Behavioral Medicine and Addictions Research, Butler Hospital, Providence, RI, USA.
Department of Health Law, Policy & Management, Boston University School of Public Health, 715 Albany Street, Boston, MA, 02118, USA.
AIDS Behav. 2021 Apr;25(4):1013-1025. doi: 10.1007/s10461-020-03062-2. Epub 2020 Oct 12.

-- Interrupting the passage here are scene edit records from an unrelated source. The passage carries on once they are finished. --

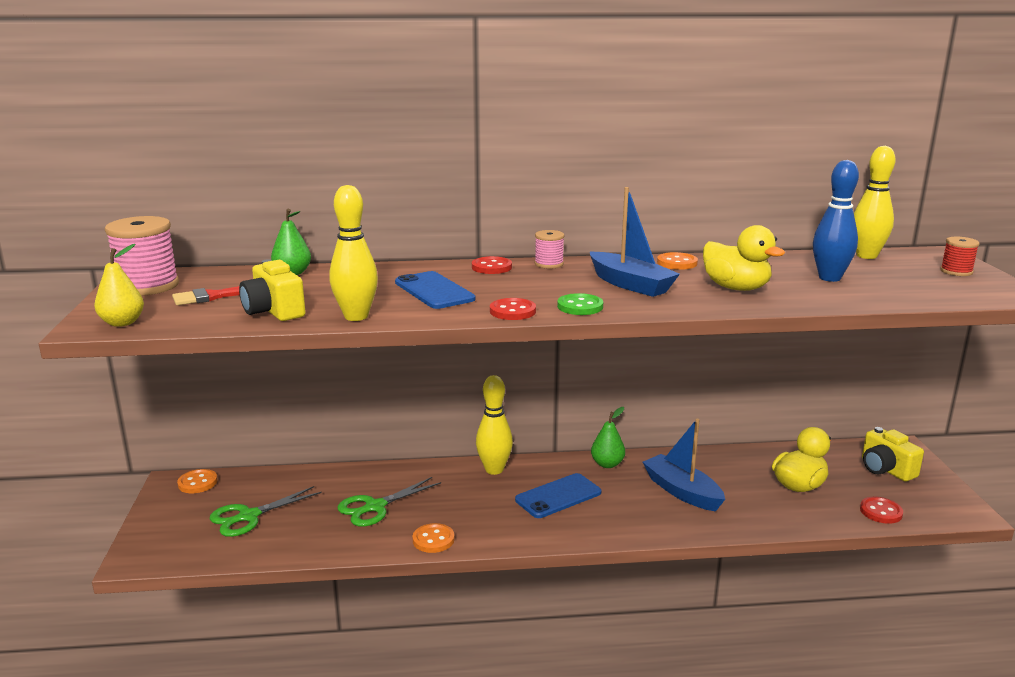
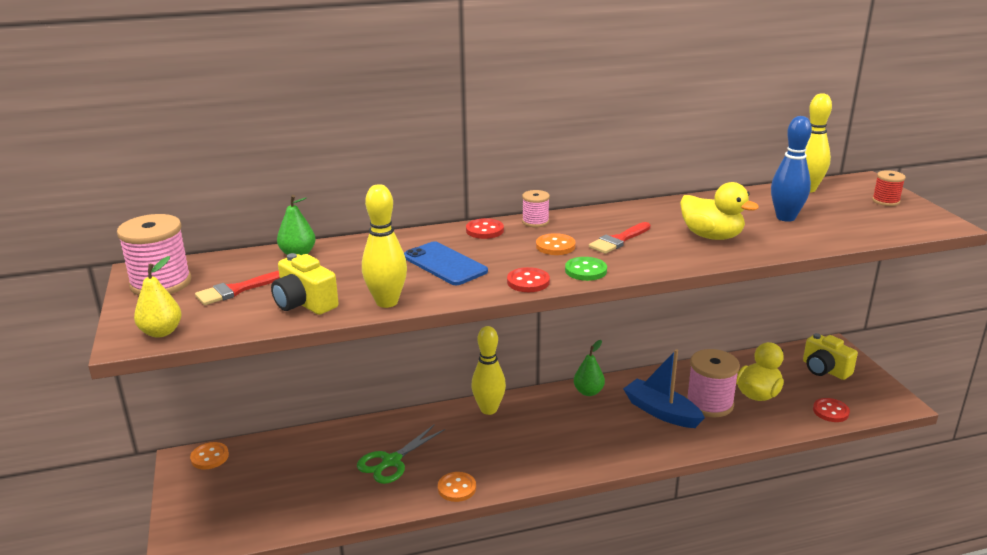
camera: 10 degrees left, 5 degrees up
(249, 516) = (274, 486): green scissors -> none
(558, 496) = (555, 430): blue phone -> none
(630, 284) = (618, 240): blue boat -> red brush
(677, 263) = (649, 211): orange button -> orange button (555, 246)
(739, 489) = (709, 404): none -> pink spool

Alcohol use contributes to the progression of liver disease in HIV-HCV co-infected persons, but alcohol interventions have never addressed low levels of alcohol use in this population. We enrolled 110 persons consuming at least 4 alcoholic drinks weekly in a clinical trial comparing two active 18-month long interventions, delivered every 3 months by phone, brief advice about drinking versus a motivational intervention. Final assessment was at 24 months. MI had larger reductions in alcohol use days than the BA arm at all follow-up assessments. The treatment by time effect was not significant for days of drinking (p = 0.470), mean drinks per day (p = 0.155), or for the continuous FIB-4 index (p = 0.175). Drinking declined in both conditions from baseline, but given the small sample, we do not have sufficient data to make any conclusion that one treatment is superior to the other.Trial Registry Trial registered at clinicaltrials.gov; Clinical Trial NCT02316184.
酒精的摄入会导致 HIV-HCV 合并感染患者的肝病恶化,但在该人群中,酒精干预措施从未针对低水平饮酒问题进行干预。我们招募了 110 名每周至少饮用 4 份含酒精饮料的患者,他们参加了一项临床试验,比较两种为期 18 个月的主动干预措施,每 3 个月通过电话进行一次,即对饮酒的简短建议与动机干预。最终评估在 24 个月进行。在所有随访评估中,与 BA 组相比,MI 组的饮酒天数减少幅度更大。治疗时间效应在饮酒天数(p=0.470)、平均每日饮酒量(p=0.155)或连续 FIB-4 指数(p=0.175)方面均无统计学意义。两种情况下的饮酒量均从基线开始下降,但鉴于样本量较小,我们没有足够的数据来得出任何一种治疗方法优于另一种的结论。试验注册临床试验在美国临床试验数据库注册;临床试验 NCT02316184。